Is this situation possible? If yes, does $d_s$ tell the whole story as for the information content in the measurement?

Clive D. Rodgers, Inverse methods for atmospheric sounding, Theory and Practice. ©2000 World Scientific Publishing Co., London, UK.

• I realize inversion is very important in the Earth Sciences, but wouldn't this question be better placed in a maths forum? – winwaed Jun 16 '14 at 20:29
• @winwaed I'd expect it's too applied for Mathematics. I don't know if it would fit at Physics either. Let's discuss it at meta. – gerrit Jun 16 '14 at 20:34
• Why the downvote? If you believe it to be off-topic, please do not downvote, but vote to close instead. If you believe it is a bad question, please leave a comment explaining why. – gerrit Jun 17 '14 at 14:20
• (I did not downvote it.) – winwaed Jun 17 '14 at 14:32
• @winwaed I didn't think you were, I was addressing whoever did. – gerrit Jun 17 '14 at 14:37

## 1 Answer

This statement from Geophysical Data Analysis: Discrete Inverse Theory: William Menke should make things clear for you

The diagonal elements of the covariance matrix are a measure of the width of the distribution of the data, and the off-diagonal elements indicate the degree to which pairs of data are correlated.

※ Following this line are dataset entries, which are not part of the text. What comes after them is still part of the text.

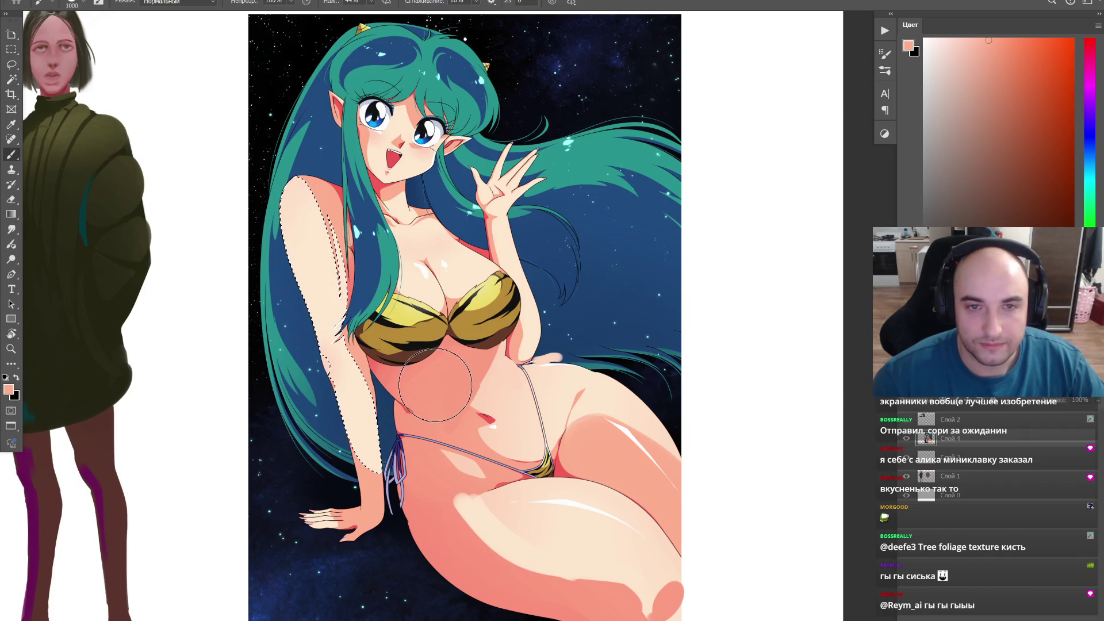
pyautogui.press('ctrl+d')
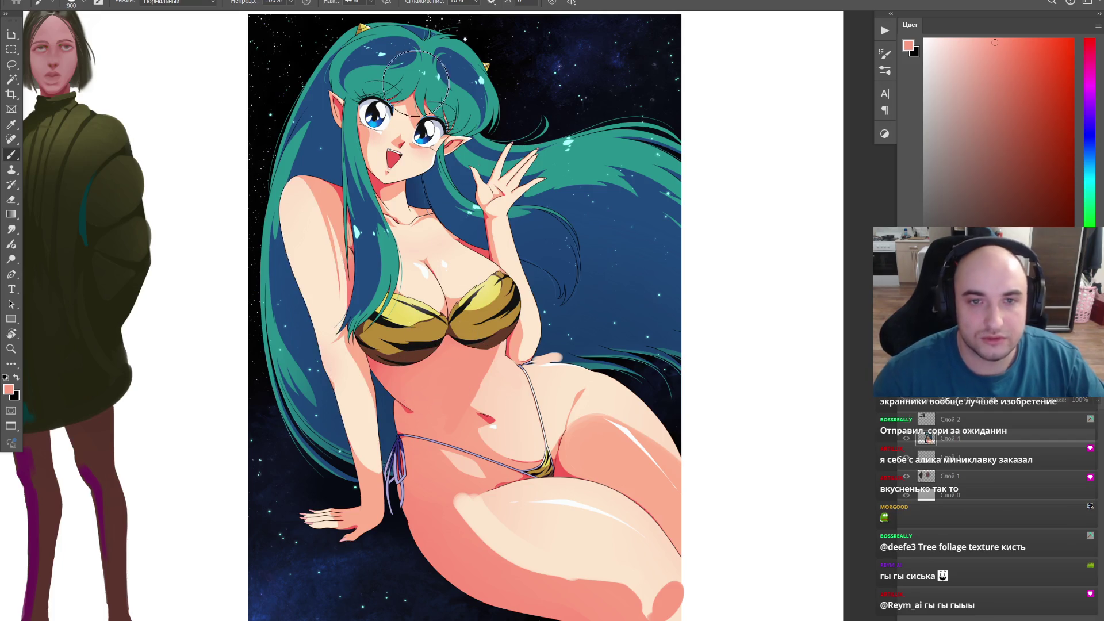
pyautogui.keyDown('alt'); pyautogui.click(415, 113); pyautogui.keyUp('alt')
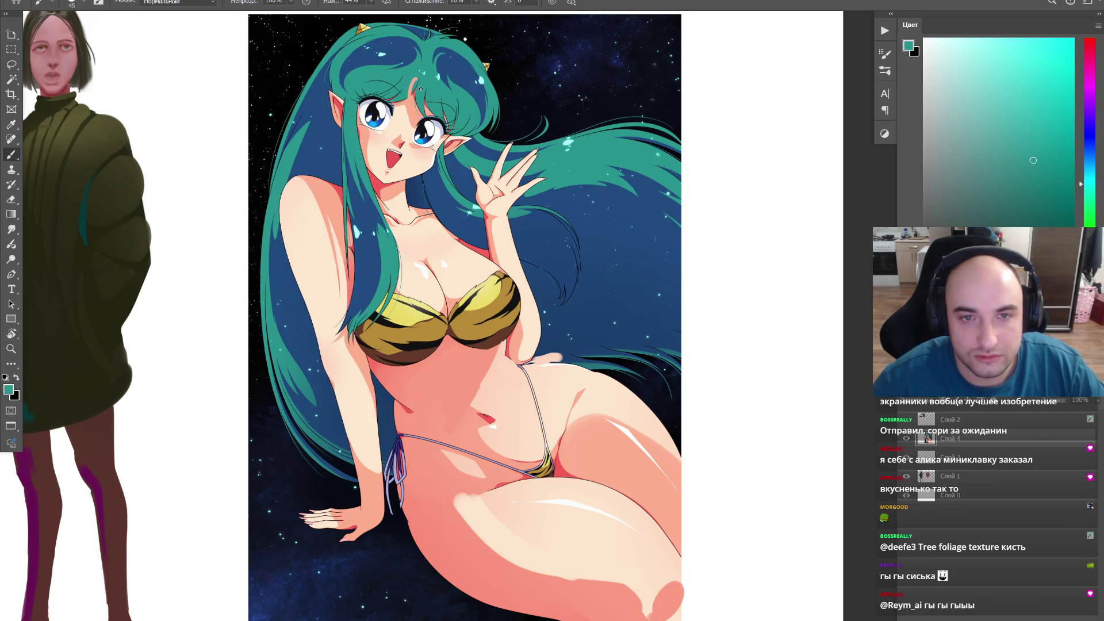
pyautogui.press('ctrl+shift+d')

Regarding the second part of your doubt whether a situation is possible where ds = 0 ; this would imply some error in measurement(for example - some noise) and would not have any implication on the geophysical nature of the data . It would be advisable to take multiple readings at different locations in this kind of situation.

Finally ds provides some insight into the quality of data collected but no true information about the "information content of measurement".